* [Task objective]: Stopping at the line that holds "(454, 217) none", repeat the lines below exactly, starting from the very first and including that final line.

* [The records]:

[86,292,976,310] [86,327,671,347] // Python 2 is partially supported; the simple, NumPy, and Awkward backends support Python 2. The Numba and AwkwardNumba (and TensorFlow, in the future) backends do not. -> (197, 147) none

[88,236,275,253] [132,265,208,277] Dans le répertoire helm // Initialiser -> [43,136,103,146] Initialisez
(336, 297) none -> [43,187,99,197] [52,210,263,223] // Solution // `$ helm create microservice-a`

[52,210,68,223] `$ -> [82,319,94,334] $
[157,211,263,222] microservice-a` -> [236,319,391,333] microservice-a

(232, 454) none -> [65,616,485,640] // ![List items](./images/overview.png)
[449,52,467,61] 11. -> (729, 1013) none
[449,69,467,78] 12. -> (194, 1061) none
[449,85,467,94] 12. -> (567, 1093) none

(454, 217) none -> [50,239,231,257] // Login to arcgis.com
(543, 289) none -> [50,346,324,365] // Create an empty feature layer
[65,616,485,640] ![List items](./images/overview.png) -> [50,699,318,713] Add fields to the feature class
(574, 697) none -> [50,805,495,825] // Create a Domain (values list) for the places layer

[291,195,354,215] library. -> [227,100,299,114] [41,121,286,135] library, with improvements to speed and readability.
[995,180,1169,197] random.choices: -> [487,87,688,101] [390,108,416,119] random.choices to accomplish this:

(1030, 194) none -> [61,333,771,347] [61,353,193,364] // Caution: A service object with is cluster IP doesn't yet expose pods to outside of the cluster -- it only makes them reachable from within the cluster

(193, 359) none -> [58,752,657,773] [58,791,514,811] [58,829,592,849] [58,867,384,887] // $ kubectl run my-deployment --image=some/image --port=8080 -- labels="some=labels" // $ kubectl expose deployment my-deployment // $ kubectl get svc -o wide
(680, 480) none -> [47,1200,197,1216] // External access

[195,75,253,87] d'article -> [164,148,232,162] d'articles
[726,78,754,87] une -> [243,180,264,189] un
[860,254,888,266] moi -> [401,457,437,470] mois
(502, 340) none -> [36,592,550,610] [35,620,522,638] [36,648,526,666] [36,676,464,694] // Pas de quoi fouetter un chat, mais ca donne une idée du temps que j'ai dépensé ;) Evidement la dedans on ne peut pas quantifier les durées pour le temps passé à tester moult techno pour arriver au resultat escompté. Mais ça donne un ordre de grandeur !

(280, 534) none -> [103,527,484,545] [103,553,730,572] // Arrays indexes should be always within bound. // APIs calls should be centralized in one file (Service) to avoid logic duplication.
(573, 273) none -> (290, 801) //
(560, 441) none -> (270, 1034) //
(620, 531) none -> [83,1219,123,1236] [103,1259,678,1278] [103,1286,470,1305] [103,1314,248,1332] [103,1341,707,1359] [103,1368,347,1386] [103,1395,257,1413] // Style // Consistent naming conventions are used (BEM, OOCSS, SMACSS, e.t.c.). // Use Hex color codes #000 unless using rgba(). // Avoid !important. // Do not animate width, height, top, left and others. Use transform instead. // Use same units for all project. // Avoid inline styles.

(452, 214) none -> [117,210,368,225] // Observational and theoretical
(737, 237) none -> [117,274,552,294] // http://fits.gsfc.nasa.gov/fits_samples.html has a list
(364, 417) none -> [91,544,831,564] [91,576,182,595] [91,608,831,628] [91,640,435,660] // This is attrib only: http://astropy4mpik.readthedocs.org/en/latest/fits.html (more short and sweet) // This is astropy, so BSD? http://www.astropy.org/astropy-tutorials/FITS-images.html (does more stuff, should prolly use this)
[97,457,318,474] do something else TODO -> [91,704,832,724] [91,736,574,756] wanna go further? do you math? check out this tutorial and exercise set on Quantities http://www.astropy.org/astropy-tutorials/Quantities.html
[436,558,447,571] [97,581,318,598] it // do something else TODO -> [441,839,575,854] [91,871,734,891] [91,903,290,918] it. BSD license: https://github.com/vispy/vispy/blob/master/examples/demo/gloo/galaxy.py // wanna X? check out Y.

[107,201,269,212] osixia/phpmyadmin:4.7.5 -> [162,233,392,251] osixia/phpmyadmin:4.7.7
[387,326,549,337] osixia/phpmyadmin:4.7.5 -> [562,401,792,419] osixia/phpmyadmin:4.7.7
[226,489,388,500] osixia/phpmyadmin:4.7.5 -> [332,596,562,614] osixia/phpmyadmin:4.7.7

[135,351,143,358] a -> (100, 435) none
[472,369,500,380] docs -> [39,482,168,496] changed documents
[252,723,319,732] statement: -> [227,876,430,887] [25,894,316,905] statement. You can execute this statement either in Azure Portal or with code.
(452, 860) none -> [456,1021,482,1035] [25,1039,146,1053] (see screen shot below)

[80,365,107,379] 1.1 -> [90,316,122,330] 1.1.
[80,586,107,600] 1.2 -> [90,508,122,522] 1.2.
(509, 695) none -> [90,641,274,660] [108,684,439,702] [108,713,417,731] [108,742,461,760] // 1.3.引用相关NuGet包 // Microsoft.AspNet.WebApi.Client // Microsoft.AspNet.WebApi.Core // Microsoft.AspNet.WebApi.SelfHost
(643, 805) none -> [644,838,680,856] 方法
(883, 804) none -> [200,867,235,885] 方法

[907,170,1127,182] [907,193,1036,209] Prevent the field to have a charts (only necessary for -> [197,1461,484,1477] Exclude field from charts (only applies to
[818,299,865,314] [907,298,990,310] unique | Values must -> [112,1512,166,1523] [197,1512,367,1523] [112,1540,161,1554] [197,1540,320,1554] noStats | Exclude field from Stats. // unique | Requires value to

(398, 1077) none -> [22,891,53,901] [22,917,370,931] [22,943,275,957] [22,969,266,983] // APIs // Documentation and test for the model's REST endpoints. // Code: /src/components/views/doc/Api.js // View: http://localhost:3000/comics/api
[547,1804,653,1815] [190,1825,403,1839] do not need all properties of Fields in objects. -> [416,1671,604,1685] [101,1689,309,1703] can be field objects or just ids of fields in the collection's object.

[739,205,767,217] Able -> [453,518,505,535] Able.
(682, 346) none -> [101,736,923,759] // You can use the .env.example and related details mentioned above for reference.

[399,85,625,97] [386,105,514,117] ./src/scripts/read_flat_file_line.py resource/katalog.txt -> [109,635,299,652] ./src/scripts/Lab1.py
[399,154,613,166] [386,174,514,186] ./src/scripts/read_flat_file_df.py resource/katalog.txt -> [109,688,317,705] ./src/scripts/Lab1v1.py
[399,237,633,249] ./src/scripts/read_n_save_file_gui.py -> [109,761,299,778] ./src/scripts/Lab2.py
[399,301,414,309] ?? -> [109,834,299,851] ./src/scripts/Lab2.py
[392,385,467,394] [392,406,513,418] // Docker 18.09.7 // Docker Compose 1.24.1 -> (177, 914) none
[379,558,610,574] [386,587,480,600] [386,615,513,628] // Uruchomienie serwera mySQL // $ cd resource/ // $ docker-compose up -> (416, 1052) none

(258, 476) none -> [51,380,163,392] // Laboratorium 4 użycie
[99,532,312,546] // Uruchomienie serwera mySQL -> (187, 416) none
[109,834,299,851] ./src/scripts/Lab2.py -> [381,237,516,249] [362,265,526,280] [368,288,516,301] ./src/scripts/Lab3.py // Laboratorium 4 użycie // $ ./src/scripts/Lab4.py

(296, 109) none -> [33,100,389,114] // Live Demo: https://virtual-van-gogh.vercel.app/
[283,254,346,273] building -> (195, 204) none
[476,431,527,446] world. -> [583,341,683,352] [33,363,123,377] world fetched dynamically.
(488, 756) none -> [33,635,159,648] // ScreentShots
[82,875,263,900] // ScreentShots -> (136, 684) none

* [Output of the exercise]:
[86,292,976,310] [86,327,671,347] // Python 2 is partially supported; the simple, NumPy, and Awkward backends support Python 2. The Numba and AwkwardNumba (and TensorFlow, in the future) backends do not. -> (197, 147) none

[88,236,275,253] [132,265,208,277] Dans le répertoire helm // Initialiser -> [43,136,103,146] Initialisez
(336, 297) none -> [43,187,99,197] [52,210,263,223] // Solution // `$ helm create microservice-a`

[52,210,68,223] `$ -> [82,319,94,334] $
[157,211,263,222] microservice-a` -> [236,319,391,333] microservice-a

(232, 454) none -> [65,616,485,640] // ![List items](./images/overview.png)
[449,52,467,61] 11. -> (729, 1013) none
[449,69,467,78] 12. -> (194, 1061) none
[449,85,467,94] 12. -> (567, 1093) none

(454, 217) none -> [50,239,231,257] // Login to arcgis.com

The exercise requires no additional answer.